Od czego tu zacząć? Może od tego, że ten tydzień był zwariowany i
minął w takim tempie, że nawet nie wiem kiedy się zaczął i kiedy
skończył. Mąż miał urlop, więc było trzeba to wykorzystać i byliśmy w
zoo, do tego doszło szczepienie, wizyta na bioderkach i oczywiście
dekoracja ślubna.
Przygotowania wyglądały podobnie jak tydzień
wcześniej, tzn. bukiet w mikrofonie przygotowywany przez cały tydzień,
powoli i spokojnie, a w czwartek wyprawa po kwiaty.
Uwielbiam
eustomy, a szczególnie nasze Polskie, kiedy paczka wygląda tak jak 10
poza sezonem. Potrzeba i tak było sporo bo dekoracja poza bukietem miała
być również na sali i do tego samochód.
W czwartek, jak
poprzednio w nocy nakarmiłam Małą i ruszyłam na giełdę, wiedząc, że mam
ok 2 godziny do następnego karmienia. Mąż jak pisałam miał urlop, więc
nie musiałam się martwić, że muszę zdążyć przed jego wyjściem do pracy.
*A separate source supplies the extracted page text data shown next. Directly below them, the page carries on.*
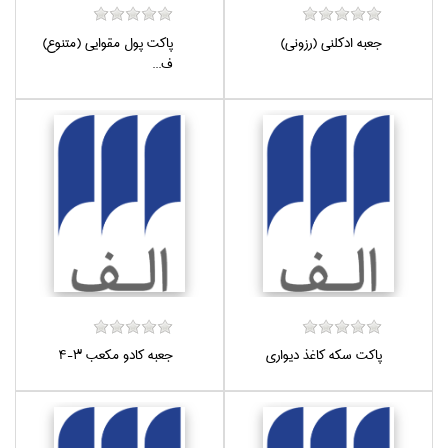
جعبه ادكلني (رزوني)
پاكت پول مقوايي (متنوع)
ف...
پاكت سكه كاغذ ديواري
جعبه كادو مكعب 3-4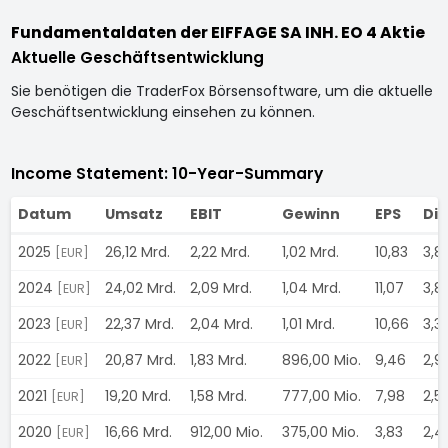
Fundamentaldaten der EIFFAGE SA INH. EO 4 Aktie
Aktuelle Geschäftsentwicklung
Sie benötigen die TraderFox Börsensoftware, um die aktuelle
Geschäftsentwicklung einsehen zu können.
Income Statement: 10-Year-Summary
Datum
Umsatz
EBIT
Gewinn
EPS
Di
2025
26,12 Mrd.
2,22 Mrd.
1,02 Mrd.
10,83
3,8
[EUR]
2024
24,02 Mrd.
2,09 Mrd.
1,04 Mrd.
11,07
3,8
[EUR]
2023
22,37 Mrd.
2,04 Mrd.
1,01 Mrd.
10,66
3,3
[EUR]
2022
20,87 Mrd.
1,83 Mrd.
896,00 Mio.
9,46
2,9
[EUR]
2021
19,20 Mrd.
1,58 Mrd.
777,00 Mio.
7,98
2,5
[EUR]
2020
16,66 Mrd.
912,00 Mio.
375,00 Mio.
3,83
2,4
[EUR]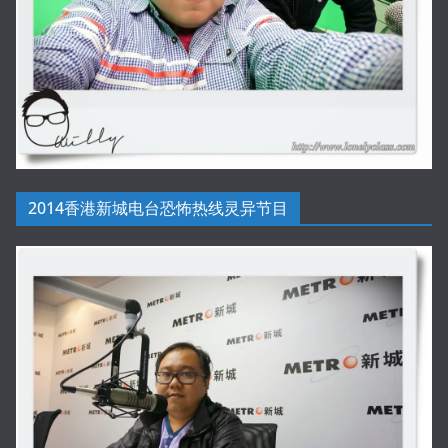
2014香港新城电台恐怖热线灵异节目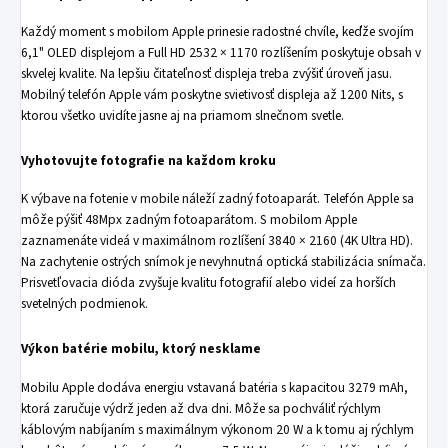
Každý moment s mobilom Apple prinesie radostné chvíle, keďže svojím
6,1" OLED displejom a Full HD 2532 × 1170 rozlíšením poskytuje obsah v
skvelej kvalite. Na lepšiu čitateľnosť displeja treba zvýšiť úroveň jasu.
Mobilný telefón Apple vám poskytne svietivosť displeja až 1200 Nits, s
ktorou všetko uvidíte jasne aj na priamom slnečnom svetle.
Vyhotovujte fotografie na každom kroku
K výbave na fotenie v mobile náleží zadný fotoaparát. Telefón Apple sa
môže pýšiť 48Mpx zadným fotoaparátom. S mobilom Apple
zaznamenáte videá v maximálnom rozlíšení 3840 × 2160 (4K Ultra HD).
Na zachytenie ostrých snímok je nevyhnutná optická stabilizácia snímača.
Prisvetľovacia dióda zvyšuje kvalitu fotografií alebo videí za horších
svetelných podmienok.
Výkon batérie mobilu, ktorý nesklame
Mobilu Apple dodáva energiu vstavaná batéria s kapacitou 3279 mAh,
ktorá zaručuje výdrž jeden až dva dni. Môže sa pochváliť rýchlym
káblovým nabíjaním s maximálnym výkonom 20 W a k tomu aj rýchlym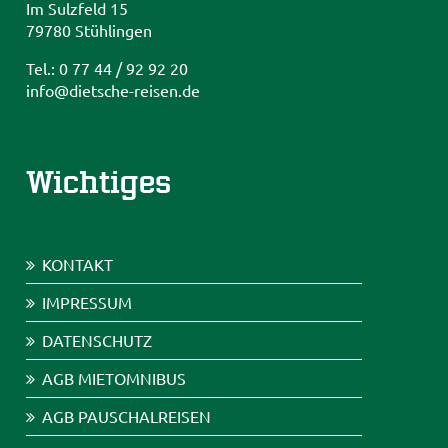
Im Sulzfeld 15
79780 Stühlingen
Tel.: 0 77 44 / 92 92 20
info@dietsche-reisen.de
Wichtiges
KONTAKT
IMPRESSUM
DATENSCHUTZ
AGB MIETOMNIBUS
AGB PAUSCHALREISEN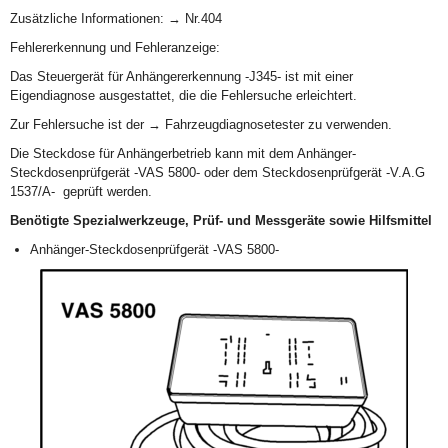
Zusätzliche Informationen: → Nr.404
Fehlererkennung und Fehleranzeige:
Das Steuergerät für Anhängererkennung -J345- ist mit einer
Eigendiagnose ausgestattet, die die Fehlersuche erleichtert.
Zur Fehlersuche ist der → Fahrzeugdiagnosetester zu verwenden.
Die Steckdose für Anhängerbetrieb kann mit dem Anhänger-
Steckdosenprüfgerät -VAS 5800- oder dem Steckdosenprüfgerät -V.A.G
1537/A- geprüft werden.
Benötigte Spezialwerkzeuge, Prüf- und Messgeräte sowie Hilfsmittel
Anhänger-Steckdosenprüfgerät -VAS 5800-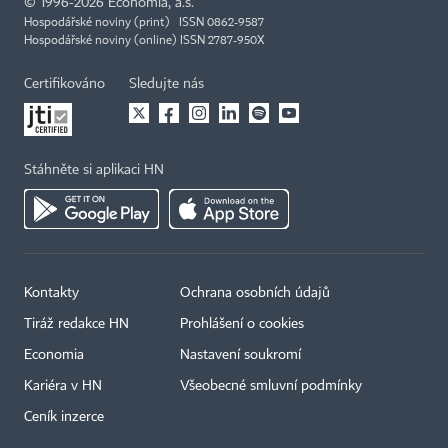
©
1996-2026
Economia, a.s.
Hospodářské noviny (print) ISSN 0862-9587
Hospodářské noviny (online) ISSN 2787-950X
Certifikováno
Sledujte nás
Stáhněte si aplikaci HN
Kontakty
Ochrana osobních údajů
Tiráž redakce HN
Prohlášení o cookies
Economia
Nastavení soukromí
Kariéra v HN
Všeobecné smluvní podmínky
Ceník inzerce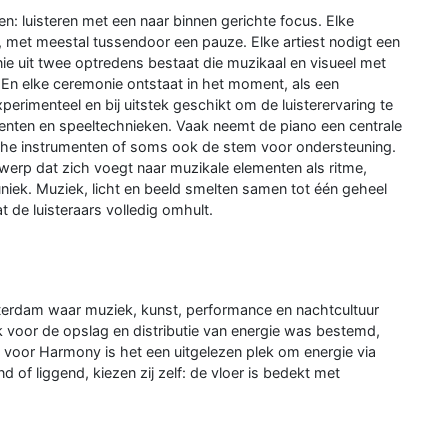
n: luisteren met een naar binnen gerichte focus. Elke
e, met meestal tussendoor een pauze. Elke artiest nodigt een
ie uit twee optredens bestaat die muzikaal en visueel met
En elke ceremonie ontstaat in het moment, als een
perimenteel en bij uitstek geschikt om de luisterervaring te
enten en speeltechnieken. Vaak neemt de piano een centrale
sche instrumenten of soms ook de stem voor ondersteuning.
twerp dat zich voegt naar muzikale elementen als ritme,
niek. Muziek, licht en beeld smelten samen tot één geheel
de luisteraars volledig omhult.
erdam waar muziek, kunst, performance en nachtcultuur
 voor de opslag en distributie van energie was bestemd,
e voor Harmony is het een uitgelezen plek om energie via
 of liggend, kiezen zij zelf: de vloer is bedekt met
Do domu dotarłam, tak 10 minut po czasie i już Maluda nudziła się zabawą
i przypomniało jej się, że jest głodna, tak więc szybko przyniosłam
część kwiatów, i karmienie. Później kolejna część kwiatów i jak dobra
żona poszłam po świeże bułeczki na śniadanko i małe zakupy. Po powrocie
ostatnia partia kwiatów wypakowana, podcięcie, odżywka i do wody żeby
się dobrze napoiły.
W tym czasie zrobiłam śniadanko, które zjedliśmy razem, a później pojechaliśmy na zakupy, bo w piątek święto i zamknięte.
Kwiaty czekały do piątku, a w czwartek jeszcze przeszukałam wszystkie naczynia, przygotowałam co trzeba i jakoś dzień minął.
W
piątek szybkie śniadanko i do pracy, najpierw dekoracje na stoły bo
mogą postać i nic się im nie stanie,a im później tum lepiej dla
dekoracji które będą bez dostępu do wody. Tak więc na koniec butonierki,
bransoletka, dekoracja samochodu i na uwieńczenie bukiet.